The Passengers on the Rossiya – Day 1

Maarten and Brigitte in their compartment

The next day I wake up around 9 am. I’m now 800km and one time zone away from Moscow. By 10am, most of the train carriage is up.

Your ticket on the Trans-Siberian only gets you a bunk – not a whole compartment, and the No. 2 Rossiya is a popular  route with few empty bunks. And since it takes seven days to complete its journey to Vladivostok, you’d better accept that you’re going to have to interact with your fellow passengers, even if you don’t speak the same language as them.

Next door, the English I heard earlier turns out to be a Dutch couple, Maarten and Brigitte.  The reason they’re speaking English is to communicate with the couple they’re sharing a cabin with,  Svetlana and Peter – young Russian newlyweds. Peter is a boxer who doesn’t say much, but while you certainly get the sense you wouldn’t want to cross him, he has a remarkably easygoing demeanor. His English is limited, but his wife speaks English fairly well. I spend a good portion of my first day on the train dropping in to this compartment from time to time.

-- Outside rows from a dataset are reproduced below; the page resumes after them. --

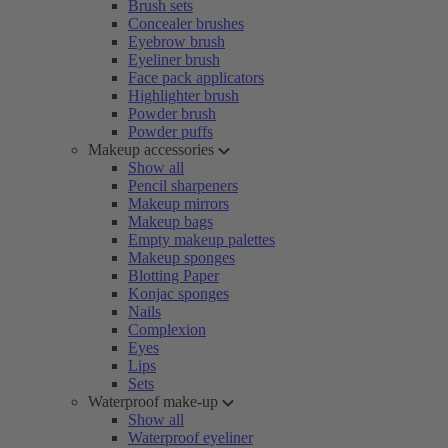
Brush sets
Concealer brushes
Eyebrow brush
Eyeliner brush
Face pack applicators
Highlighter brush
Powder brush
Powder puffs
Makeup accessories
Show all
Pencil sharpeners
Makeup mirrors
Makeup bags
Empty makeup palettes
Makeup sponges
Blotting Paper
Konjac sponges
Nails
Complexion
Eyes
Lips
Sets
Waterproof make-up
Show all
Waterproof eyeliner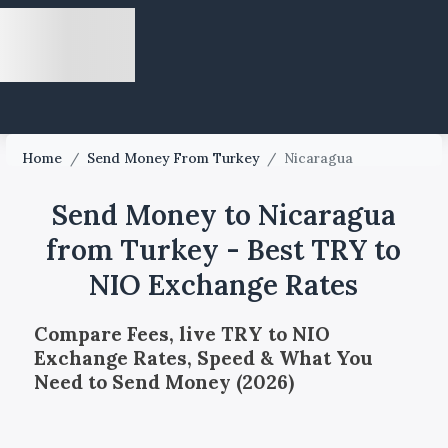
Home
/
Send Money From Turkey
/
Nicaragua
Send Money to Nicaragua
from Turkey - Best TRY to
NIO Exchange Rates
Compare Fees, live TRY to NIO
Exchange Rates, Speed & What You
Need to Send Money (2026)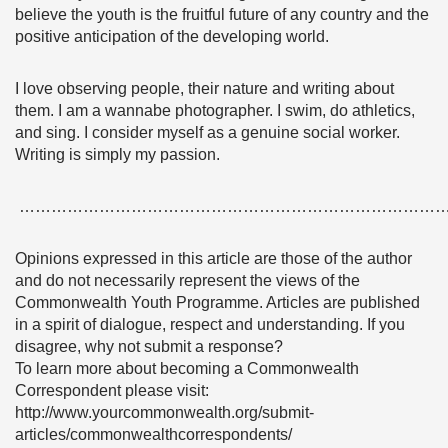
believe the youth is the fruitful future of any country and the
positive anticipation of the developing world.
I love observing people, their nature and writing about
them. I am a wannabe photographer. I swim, do athletics,
and sing. I consider myself as a genuine social worker.
Writing is simply my passion.
……………………………………………………………………
Opinions expressed in this article are those of the author
and do not necessarily represent the views of the
Commonwealth Youth Programme. Articles are published
in a spirit of dialogue, respect and understanding. If you
disagree, why not submit a response?
To learn more about becoming a Commonwealth
Correspondent please visit:
http://www.yourcommonwealth.org/submit-
articles/commonwealthcorrespondents/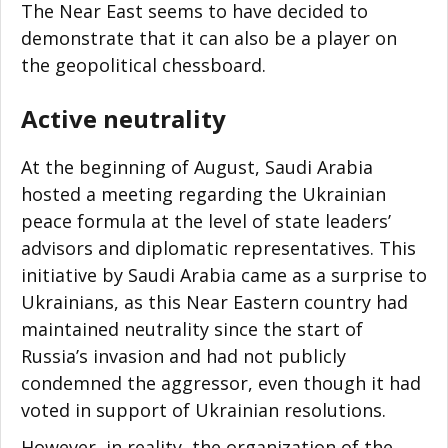
The Near East seems to have decided to
demonstrate that it can also be a player on
the geopolitical chessboard.
Active neutrality
At the beginning of August, Saudi Arabia
hosted a meeting regarding the Ukrainian
peace formula at the level of state leaders’
advisors and diplomatic representatives. This
initiative by Saudi Arabia came as a surprise to
Ukrainians, as this Near Eastern country had
maintained neutrality since the start of
Russia’s invasion and had not publicly
condemned the aggressor, even though it had
voted in support of Ukrainian resolutions.
However, in reality, the organization of the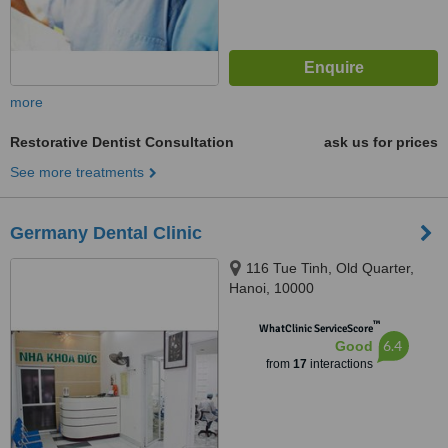
more
Restorative Dentist Consultation
ask us for prices
See more treatments
Germany Dental Clinic
116 Tue Tinh, Old Quarter,
Hanoi, 10000
™
WhatClinic ServiceScore
6.4
Good
from
17
interactions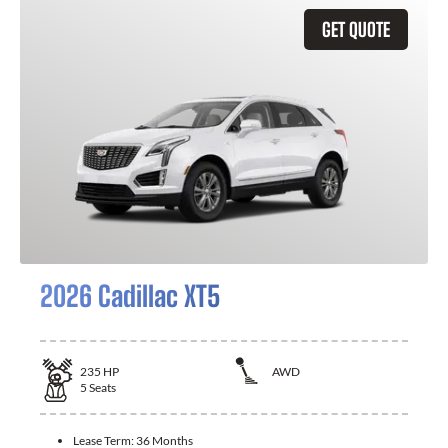
GET QUOTE
2026 Cadillac XT5
235
HP
AWD
5
Seats
Lease Term:
36 Months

Meanwhile, in my own compartment, there’s the young family of three, returning from a beach vacation somewhere on the Baltic sea. I learn that Yulia’s husband Aleks works for the railroad, but if Yulia told me what she did for a living, I’ve forgotten it. Yulia, as it turns out, speaks a little English, and she asks me about where I’m from. I take the opportunity to show her some pictures of Chicago I brought with me. My shot of the Bean in the snow is of interest to her: “winter!” she says.

I tell Yulia that I am trying to get to Lake Baikal. She tries to tell me something about it, but she doesn’t know quite the right word. She asks if she can draw it in my notebook. Turns out I’m supposed to look out for aliens – Baikal is apparently mildly famous for UFO sightings.

Unable to communicate the concept of aliens, Yulia had to resort to drawing in my journal. The rest of the scrawl is my own.

But Yulia’s favorite topic is definitely my family – or lack thereof. One of the pictures I show her is of me and my parents at Christmas dinner. She points to one of the empty chairs and tells me “wife.” I shake my head. She is undeterred: “and one, two, three, many children.” I tell her no more than two kids, which is easier than explaining the concept of “I’m not sure I’ll ever have kids,” which is tough to swallow even for most Americans. I ask her how many she plans on having, and she reveals with a smile that she is expecting her second in November. “I am hoping for a boy,” she tells me. After a moment, she points up towards the top bunk where her husband has been watching the absurd WWII drama all day, and corrects herself: “we are hoping for a boy.”

Still, socializing can only take up so much of your day. The rest of the time is passed reading, napping, eating, drinking, and staring out the window at a place I’ve never seen and may never see again. I’ve got my camera with me, as well as a Flip video and and iPod touch for video, and as I switch equipment on the top bunk, the Flip manages to fall through the narrow space between the wall and my mattress, narrowly missing Yulia sitting on the bunk underneath me. As she returns it, she scolds me: “You kill me with this.”